For many photographers, the thought of adjusting camera settings can be daunting. Manual settings can be overwhelming, and adjusting them can take time away from capturing the perfect shot. Luckily, there are still plenty of camera settings that aren’t manual that can help you achieve great results. In this article, we’ll go over some of the most useful non-manual camera settings for beginners.
Before we dive into the specific camera settings, let’s review some basic terminology. Exposure refers to the amount of light that enters the camera lens and hits the sensor. Shutter speed is the amount of time the camera’s shutter stays open, allowing light to hit the sensor. Aperture is the size of the opening in the lens that allows light to enter. ISO refers to the sensitivity of the camera’s sensor to light.
One of the easiest non-manual settings to try out is auto ISO. This setting allows the camera to automatically adjust the ISO based on the lighting conditions. This can be especially useful in situations where the lighting is constantly changing, such as when shooting outdoors on a cloudy day.
Shutter Priority Mode
Shutter priority mode is a semi-automatic mode that allows you to set the shutter speed while the camera adjusts the other settings. This mode can be useful when you want to capture motion, such as in sports photography. A faster shutter speed will freeze the action, while a slower shutter speed can create motion blur.
Aperture Priority Mode
Aperture priority mode is another semi-automatic mode that allows you to set the aperture while the camera adjusts the other settings. This mode can be useful when you want to control the depth of field, or the amount of the image that is in focus. A larger aperture (smaller f-number) will create a shallow depth of field, while a smaller aperture (larger f-number) will create a deeper depth of field.
Program mode is a fully automatic mode that allows the camera to adjust all the settings. This mode can be useful when you’re in a hurry or aren’t sure which settings to use. However, keep in mind that the camera may not always choose the optimal settings for the situation.
Once you’re comfortable with the basics, there are some more advanced non-manual settings to try out.
Exposure compensation allows you to adjust the exposure up or down in small increments.
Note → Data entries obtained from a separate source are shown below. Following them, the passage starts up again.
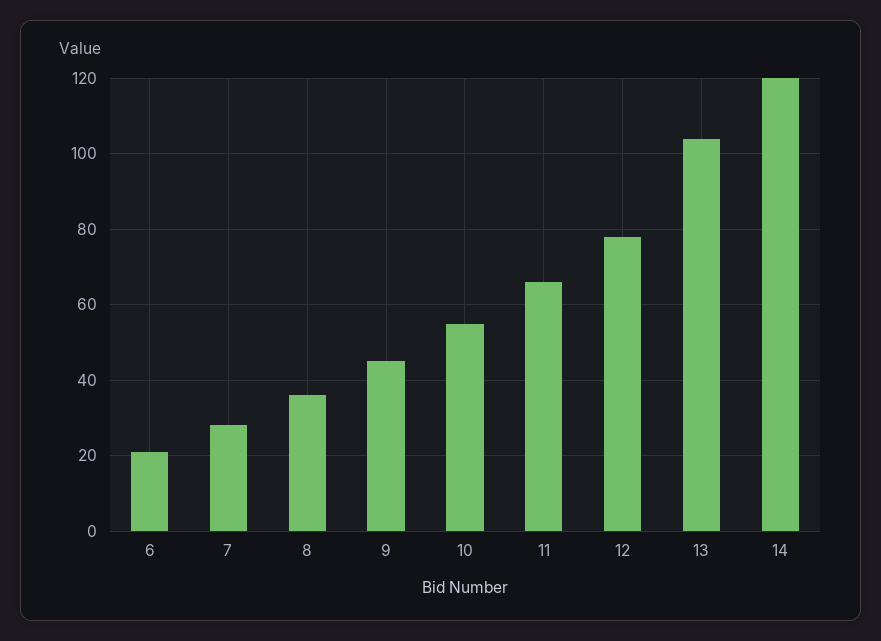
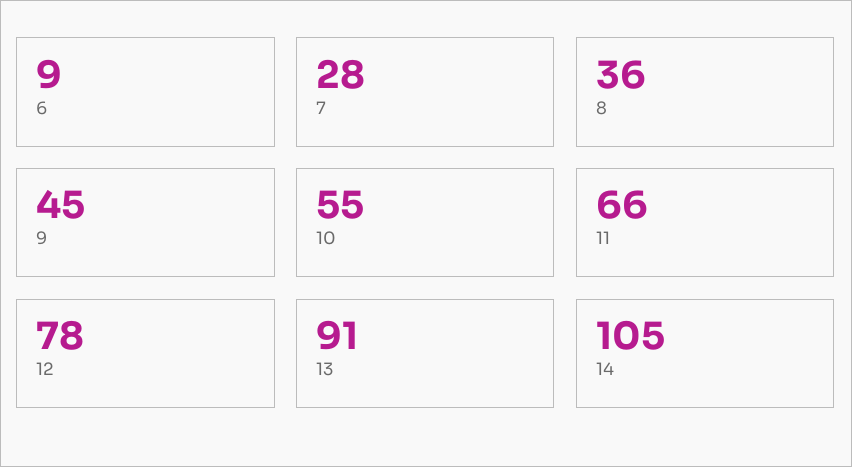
6: 20 -> 9
13: 105 -> 91
14: 120 -> 105

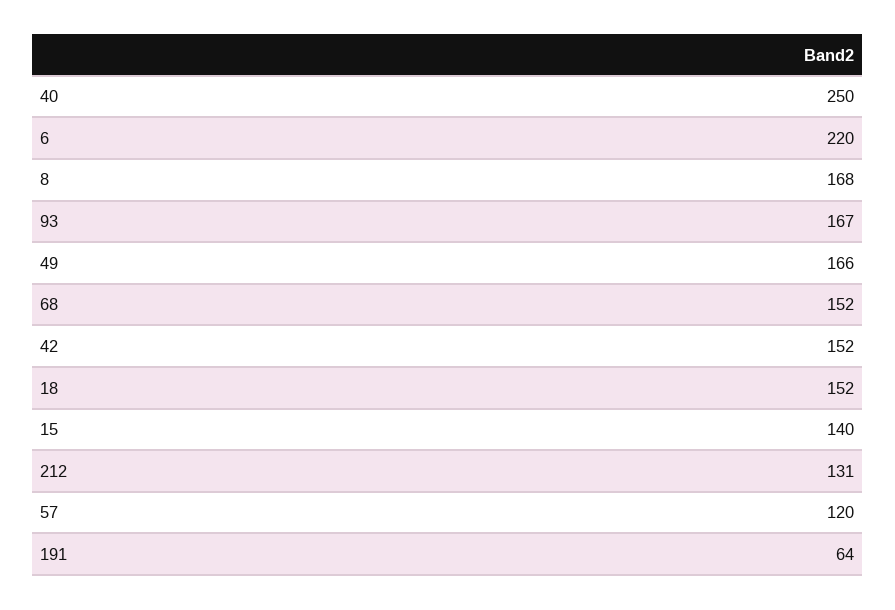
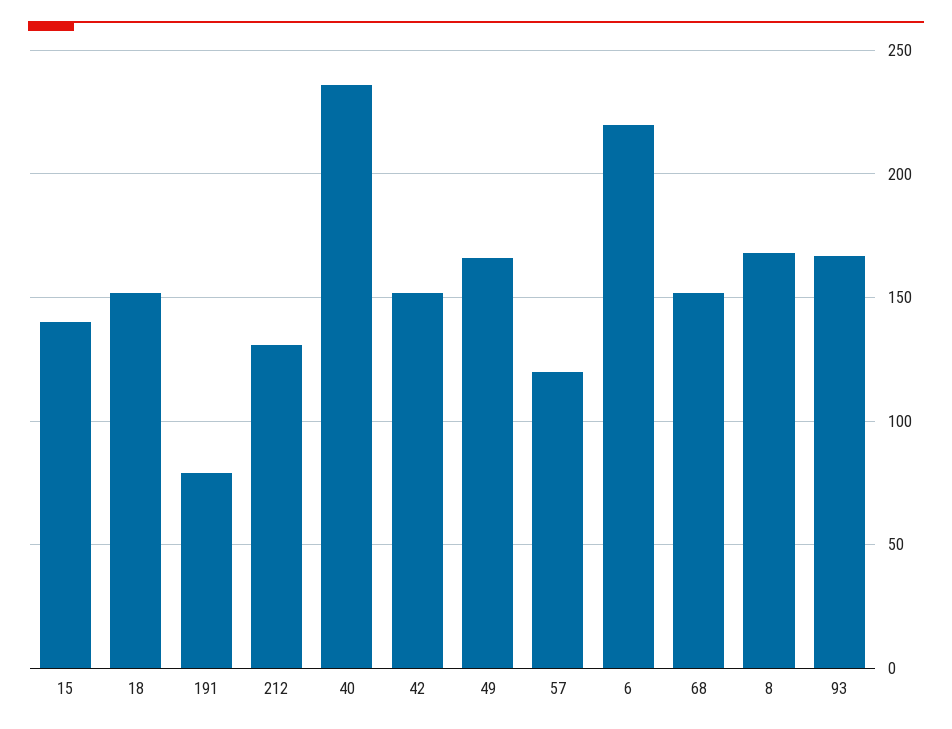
40: 250 -> 235
191: 64 -> 80

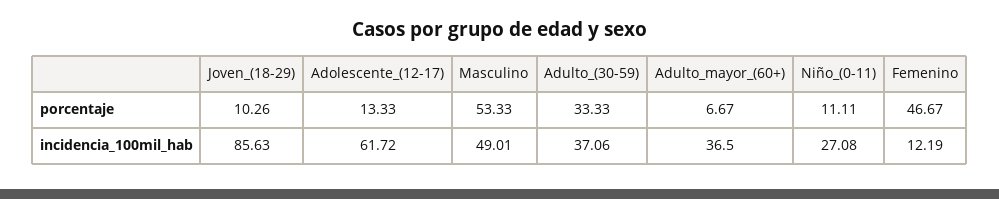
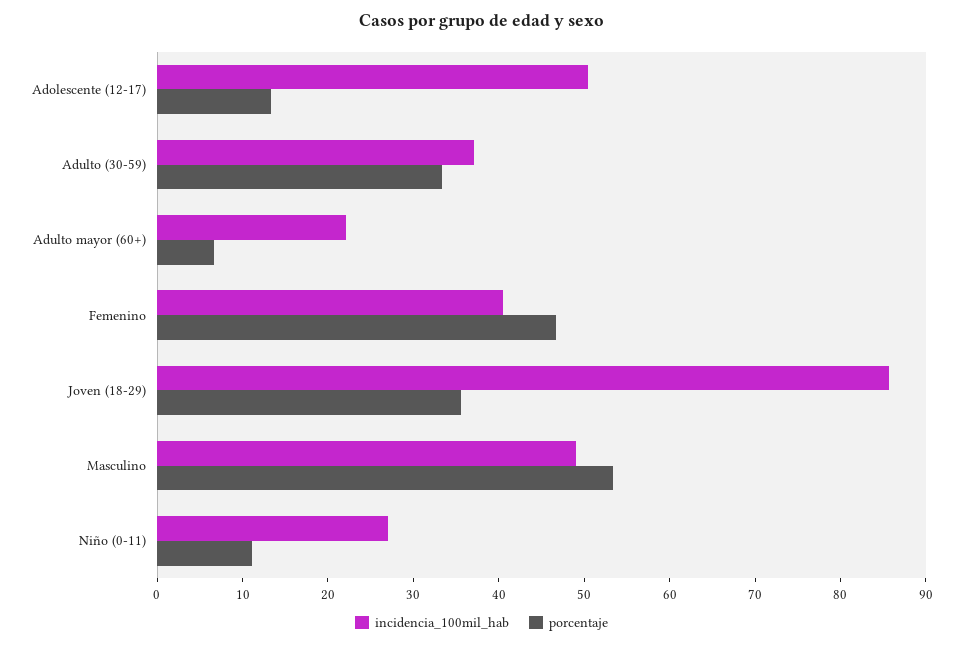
porcentaje, Joven_(18-29): 10.26 -> 36
incidencia_100mil_hab, Adolescente_(12-17): 61.72 -> 50
incidencia_100mil_hab, Adulto_mayor_(60+): 36.5 -> 22
incidencia_100mil_hab, Femenino: 12.19 -> 40

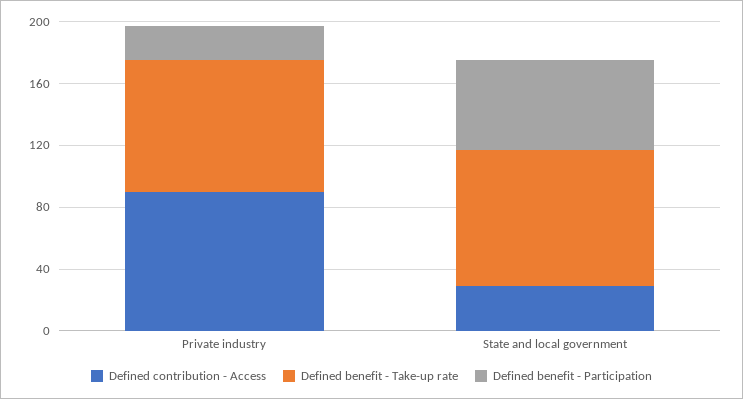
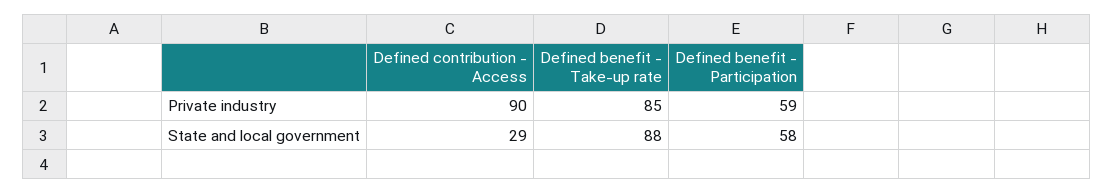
Defined benefit - Participation, Private industry: 20 -> 59

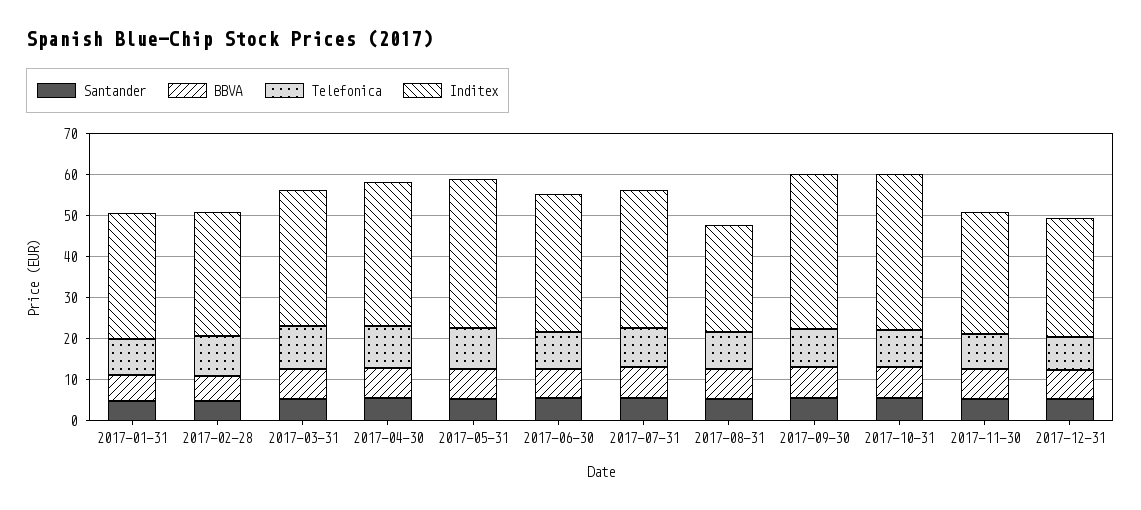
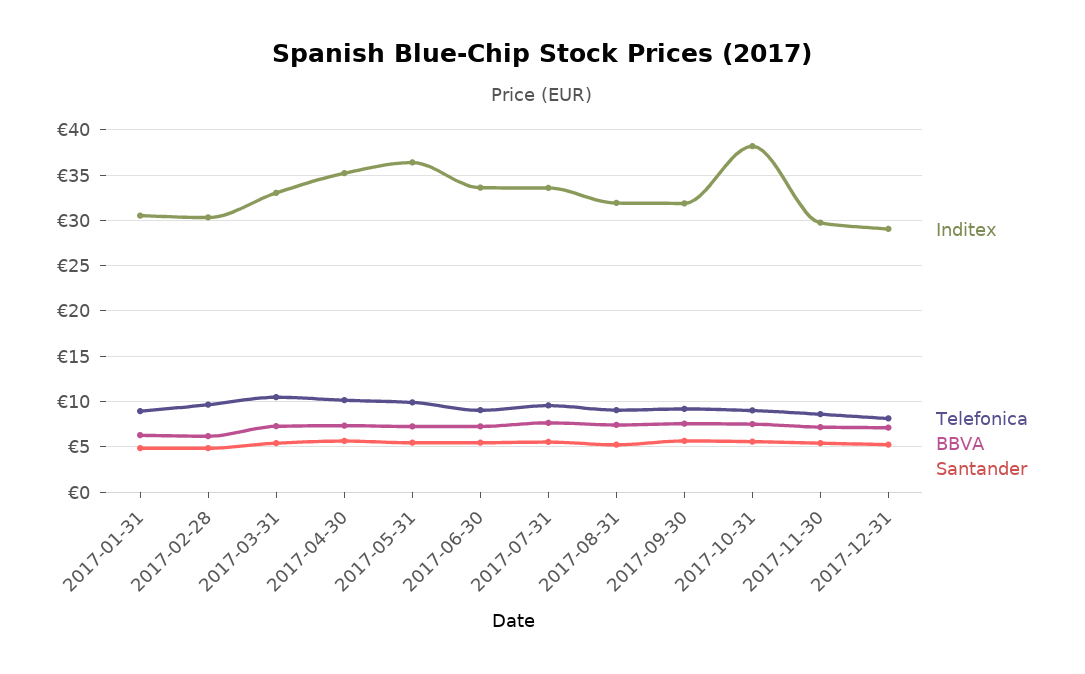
Inditex, 2017-08-31: 26 -> 32
Inditex, 2017-09-30: 38 -> 32

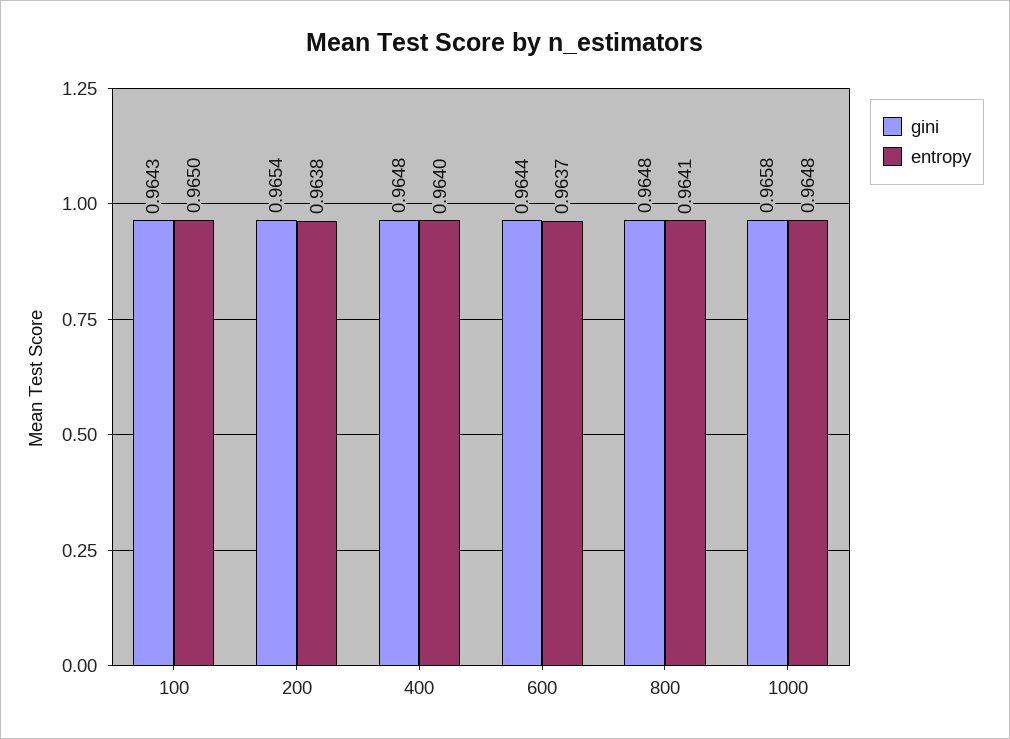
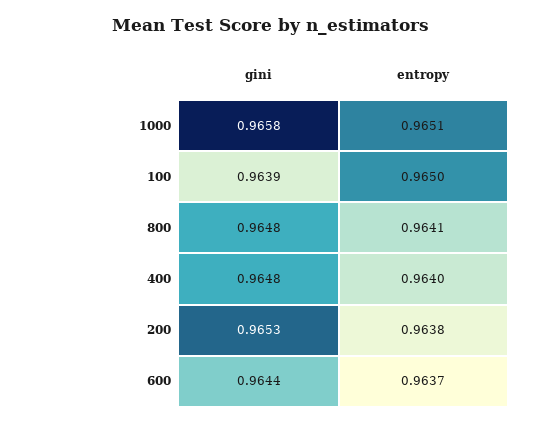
gini, 100: 0.9643 -> 0.9639
gini, 200: 0.9654 -> 0.9653
entropy, 1000: 0.9648 -> 0.9651

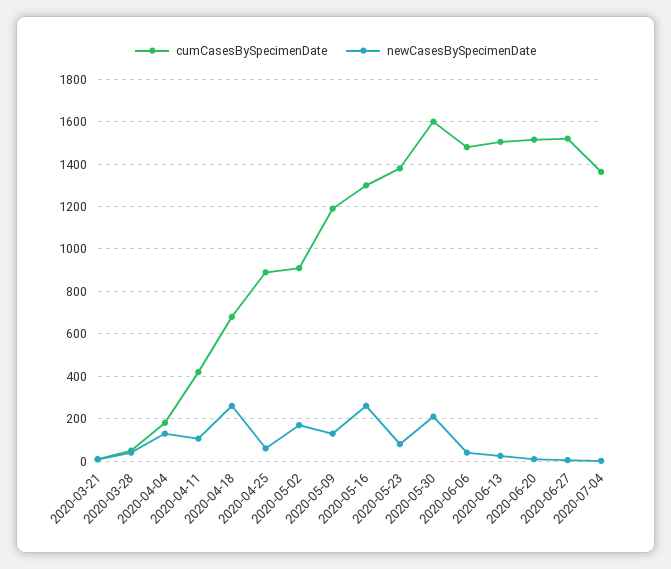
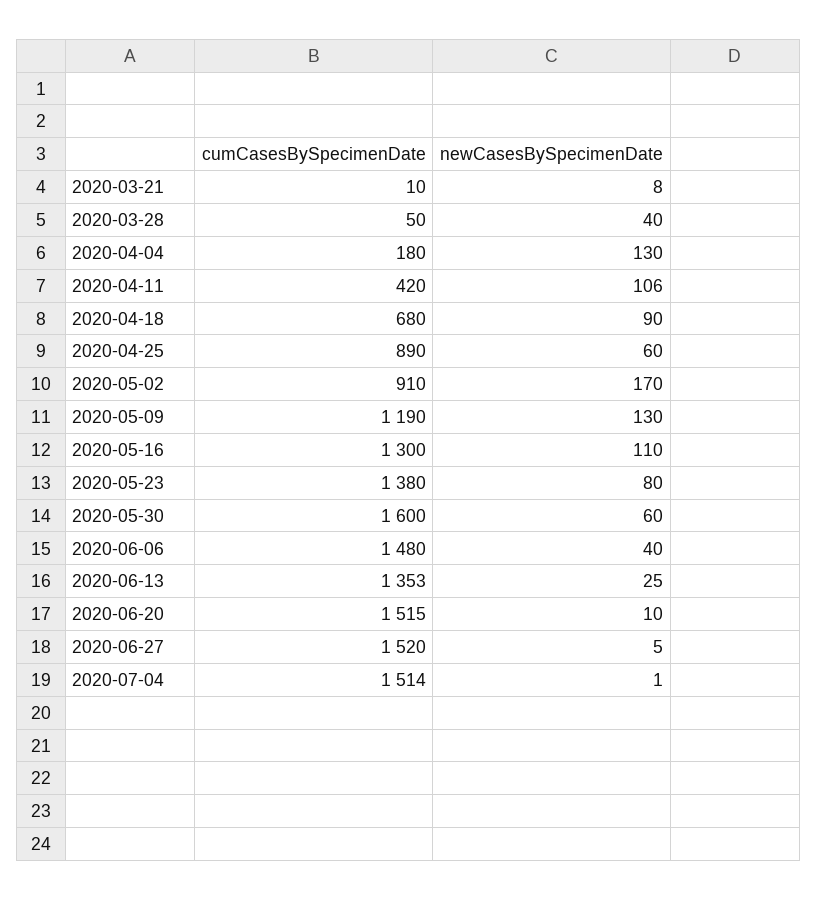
newCasesBySpecimenDate, 2020-04-18: 250 -> 90
newCasesBySpecimenDate, 2020-05-16: 250 -> 110
newCasesBySpecimenDate, 2020-05-30: 200 -> 60
cumCasesBySpecimenDate, 2020-06-13: 1500 -> 1353
cumCasesBySpecimenDate, 2020-07-04: 1350 -> 1514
This can be useful when the camera’s metering system is not quite accurate, such as when shooting a subject that is mostly white or black. You can use exposure compensation to adjust the exposure to your liking.
White balance refers to the color temperature of the light. Different types of light have different color temperatures, and the camera’s white balance setting can affect the color of your images. The auto white balance setting can work well in many situations, but you may want to experiment with the other settings, such as daylight, cloudy, or tungsten.
There are several focus modes to choose from, including single shot, continuous, and manual focus. Single shot mode is useful for stationary subjects, while continuous mode can help you capture moving subjects. Manual focus can be useful when you want complete control over the focus.
While manual camera settings can be intimidating, there are plenty of non-manual camera settings that can help you achieve great results. From auto ISO to focus modes, the settings we’ve covered in this article can help you take better photos without spending hours adjusting manual settings. As you become more comfortable with these non-manual settings, you may find yourself wanting to experiment with manual settings as well.